Wednesday, September 14, 2011

Rating My CD's: Lime and Limpid Green

45. Pink Floyd -- The Piper at the Gates of Dawn


What I know about Syd Barrett can be summed up as follows: 1) he was Floyd's frontman in the making of this record, their first; 2) he went out of his mind, somewhat due to the copious amounts of acid he was dropping during the making of this record, their first; 3) he ceased being the front man soon after, and although the band never forgot him, he ceased to have any major part of the band after this record, their first.

So I'm not going to write about Barret. Yes, his story is sad, and yes, it can be argued that some kind of rock'n'roll genius was lost forever. So what? The greats burning out or fading away is an old tired script at this point. It's not interesting; it's not enlightening. It's just sad, and I'm not going to bother with it.

Because I also know that this record is one of the most self-consciously, determinedly, gloriously pretentious slabs of noise to escape from 1967. And that's saying something. This is the year of Moby Grape, of the Doors first record, of Sgt. Goddamn Pepper's Lonely Hearts Club Band. And Floyd out-weirds them all, without even trying. Amid whatever was going on, this band threw everything but the kitchen sink out, and slipped halfway through, and somehow, even 40+ years removed from it's time and place, it still works.

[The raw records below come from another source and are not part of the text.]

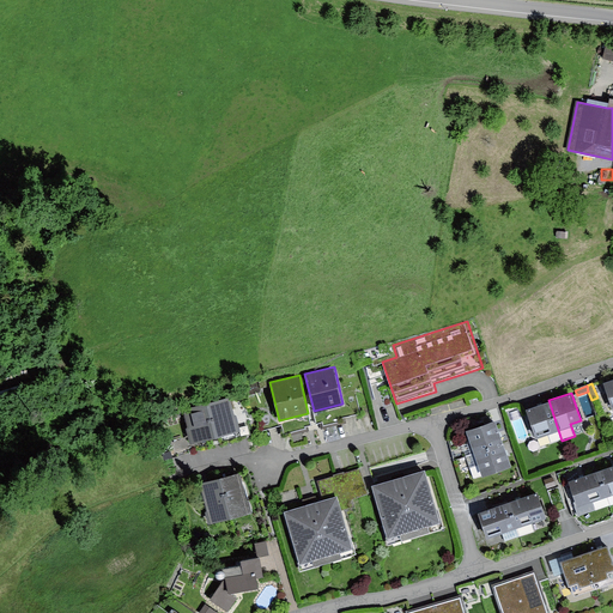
[(231,398),(207,402),(216,438),(222,437),(240,432),(237,424),(231,398)]
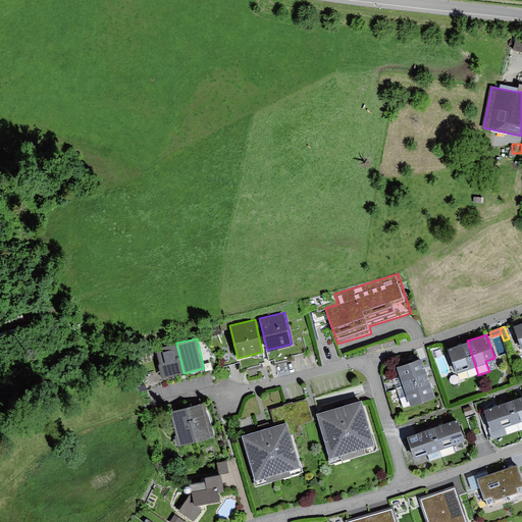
[(467,341),(449,348),(457,371),(467,368),(470,377),(478,375),(467,341)]
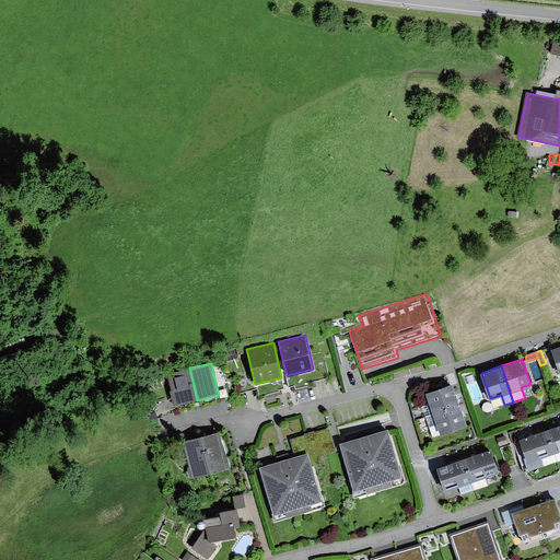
[(189,368),(166,373),(173,399),(174,406),(183,404),(197,400),(189,368)]
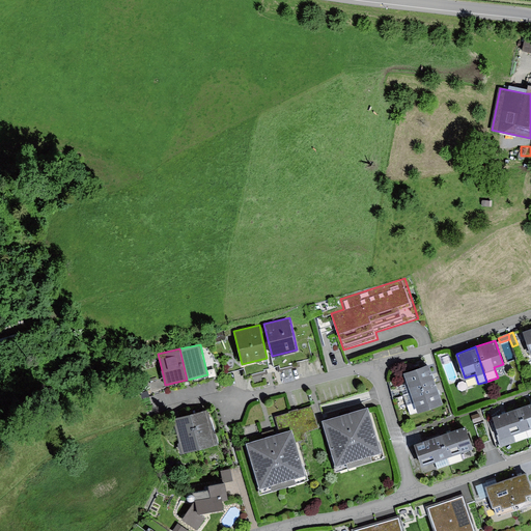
[(429,363),(404,372),(409,382),(400,385),(403,395),(437,383),(429,363)]
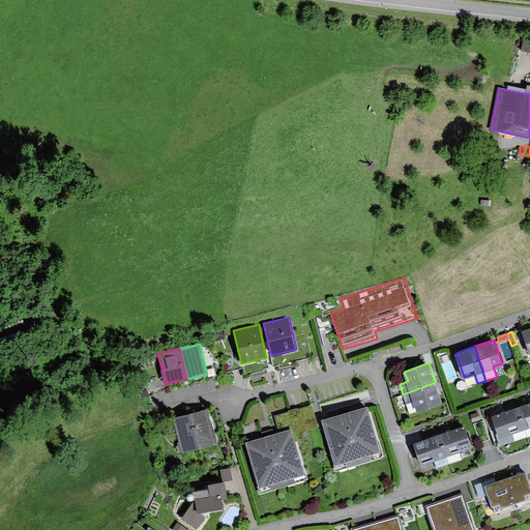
[(214,363),(205,366),(207,374),(192,378),(193,383),(217,377),(214,363)]
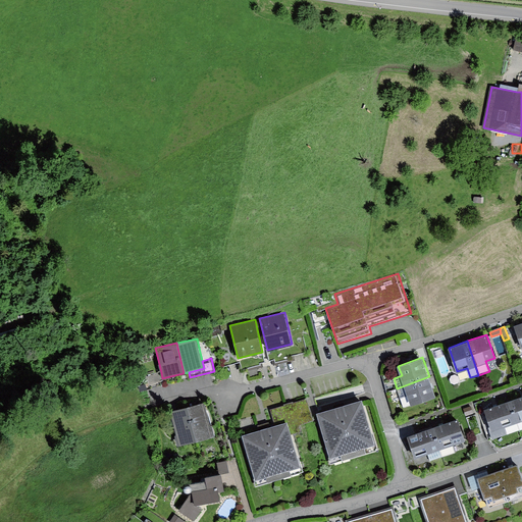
[(162,378),(161,372),(142,377),(146,389),(172,382),(170,376),(162,378)]
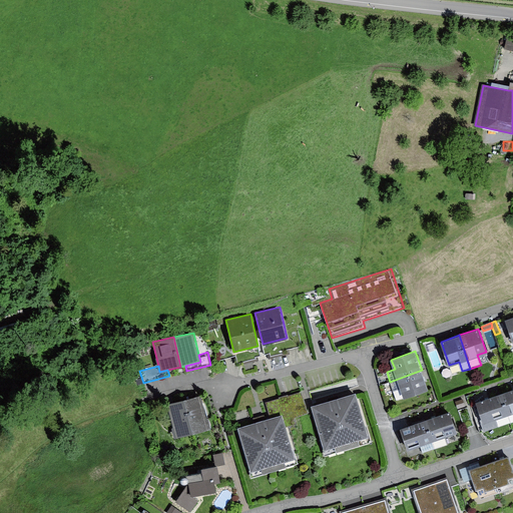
[(429,389),(422,370),(390,382),(393,392),(400,389),(404,398),(429,389)]
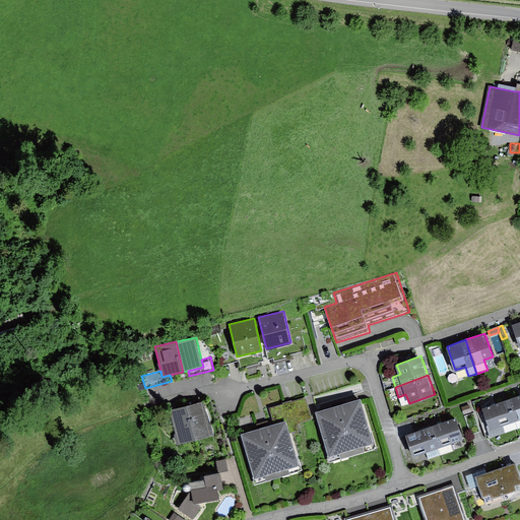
[(519,393),(507,399),(518,429),(519,428),(519,393)]
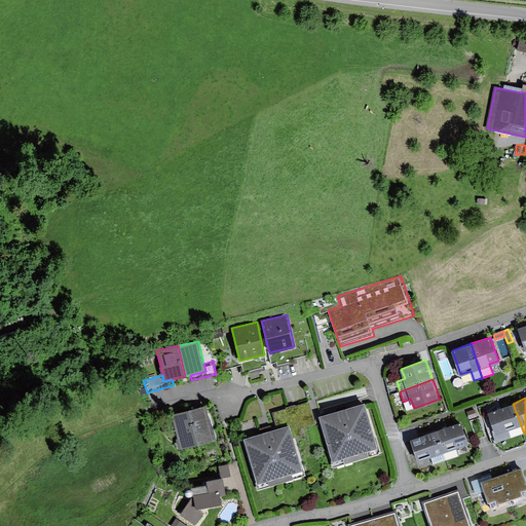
[(216,439),(207,403),(189,408),(198,443),(216,439)]
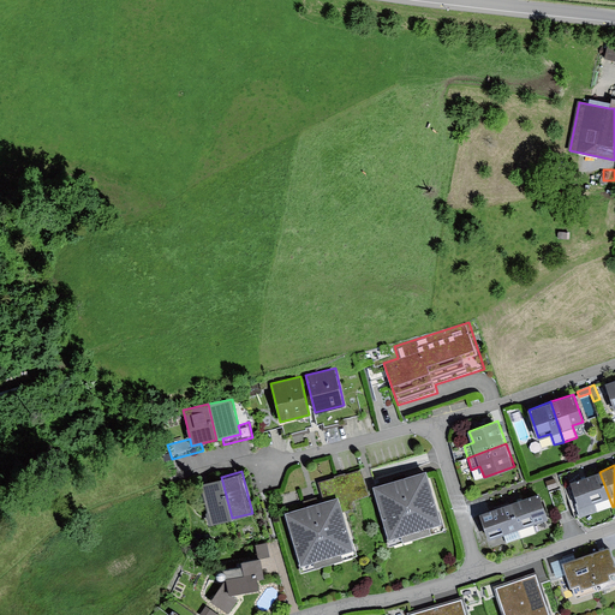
[(318,483),(324,502),(339,499),(342,513),(356,509),(353,501),(369,496),(362,471),(346,475),(345,473),(334,477),(334,478),(318,483)]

Reviewing any of the first six tracks individually strains credulity; anyone who really wants to argue that "Flaming" is really intended as a separate musical statement from "Pow R. Toc R." has likely drunk too deeply from the well. Which is of course the point. In 1967, the Album as Symphony was just cresting as an idea. Every song was supposed to be a part of every other song. Floyd cannot be blamed for beginning with this logical conclusion.

So let's toss out any notion of figuring out what Barret meant by "cruel ghoul greasy spoon." You can and will impose whatever context you want. The whole point of psychedelia was to obliterate the compartmentalization of the mind, to mix everything together and then serve hot from one High Romantic Fire Hose.

And then, the drop off the cliff. "Interstellar Overdrive" shows up as the longest and most accessible song, and the obvious centerpiece of this record, but it seems to devour the trippy spirit of what precedes it. The churning feedback blues of the initial bars fading away to spacey chirps: the sad, pleading tones of Sputnik seeking some kind of contact. An almost Pascalian horror at the cold, dead distances between worlds ensues, a cosmic dread that Floyd spent all of Dark Side of the Moon trying to find a way round. The reprise of the inital riff is twisted, off-kilter, yet a relief all the same.

Am I reaching? Perhaps. But what follows this journey to the womb of worlds, if not some of the dopiest kitsch Floyd ever recorded? "The Gnome" seems to be a Mother Goose-ian exercise in self-soothing, so eager to apogize for "Overdrive" that it actually interrupts that track's denouement. "Chapter 24" and "Scarecrow"likewise attempt to mellow everything out, take control over the proceedings again.  Only with "Bike" does any of the previous swirl return.

See what I mean about imposing context? For all I know, "Overdrive" was the last or first thing recorded, and everything else intended separate from it. Or maybe the pleasant melodies of the three songs after it are meant to show that journeys to the unknown will actually take us someplace we can rest. Or maybe it doesn't mean anything, and they were just wasted and having the time of their lives.



So go into the other room and make it work.